Saved entries
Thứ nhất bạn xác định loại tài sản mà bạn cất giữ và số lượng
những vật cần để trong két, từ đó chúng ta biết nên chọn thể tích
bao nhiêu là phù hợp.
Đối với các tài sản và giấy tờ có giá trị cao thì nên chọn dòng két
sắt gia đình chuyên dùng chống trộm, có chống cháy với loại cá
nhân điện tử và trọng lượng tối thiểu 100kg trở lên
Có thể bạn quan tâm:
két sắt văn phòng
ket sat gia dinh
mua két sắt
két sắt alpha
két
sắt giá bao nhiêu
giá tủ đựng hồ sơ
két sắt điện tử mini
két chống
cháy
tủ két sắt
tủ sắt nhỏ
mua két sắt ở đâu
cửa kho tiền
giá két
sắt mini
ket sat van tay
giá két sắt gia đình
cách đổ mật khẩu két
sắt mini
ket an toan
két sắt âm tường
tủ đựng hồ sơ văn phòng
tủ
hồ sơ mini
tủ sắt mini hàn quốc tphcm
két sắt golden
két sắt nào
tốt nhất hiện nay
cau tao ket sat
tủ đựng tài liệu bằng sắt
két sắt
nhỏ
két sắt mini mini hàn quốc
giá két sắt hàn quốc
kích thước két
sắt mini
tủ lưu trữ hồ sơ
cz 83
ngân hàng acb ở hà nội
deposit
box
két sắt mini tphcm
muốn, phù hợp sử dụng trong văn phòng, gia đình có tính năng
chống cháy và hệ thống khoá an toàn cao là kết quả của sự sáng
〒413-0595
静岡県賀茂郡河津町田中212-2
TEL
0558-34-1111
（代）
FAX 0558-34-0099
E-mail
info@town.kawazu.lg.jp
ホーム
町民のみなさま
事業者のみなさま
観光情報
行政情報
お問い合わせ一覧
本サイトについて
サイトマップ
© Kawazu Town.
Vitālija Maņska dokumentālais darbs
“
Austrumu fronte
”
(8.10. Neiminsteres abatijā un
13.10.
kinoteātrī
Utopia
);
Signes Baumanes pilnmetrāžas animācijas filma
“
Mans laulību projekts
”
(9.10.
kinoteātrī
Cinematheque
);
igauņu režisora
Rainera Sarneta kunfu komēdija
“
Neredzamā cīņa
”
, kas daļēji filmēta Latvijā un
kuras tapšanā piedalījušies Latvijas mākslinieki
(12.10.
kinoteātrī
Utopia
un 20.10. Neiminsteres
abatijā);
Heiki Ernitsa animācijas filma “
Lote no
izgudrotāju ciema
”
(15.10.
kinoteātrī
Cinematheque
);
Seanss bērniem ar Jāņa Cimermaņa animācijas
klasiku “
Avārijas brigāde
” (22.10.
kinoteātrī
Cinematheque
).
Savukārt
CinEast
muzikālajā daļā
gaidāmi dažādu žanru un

● **Problem to solve**
Scan the entries above, and wherever a line holds the string "filma", copy it.

● **Response box**
Signes Baumanes pilnmetrāžas animācijas filma
Heiki Ernitsa animācijas filma “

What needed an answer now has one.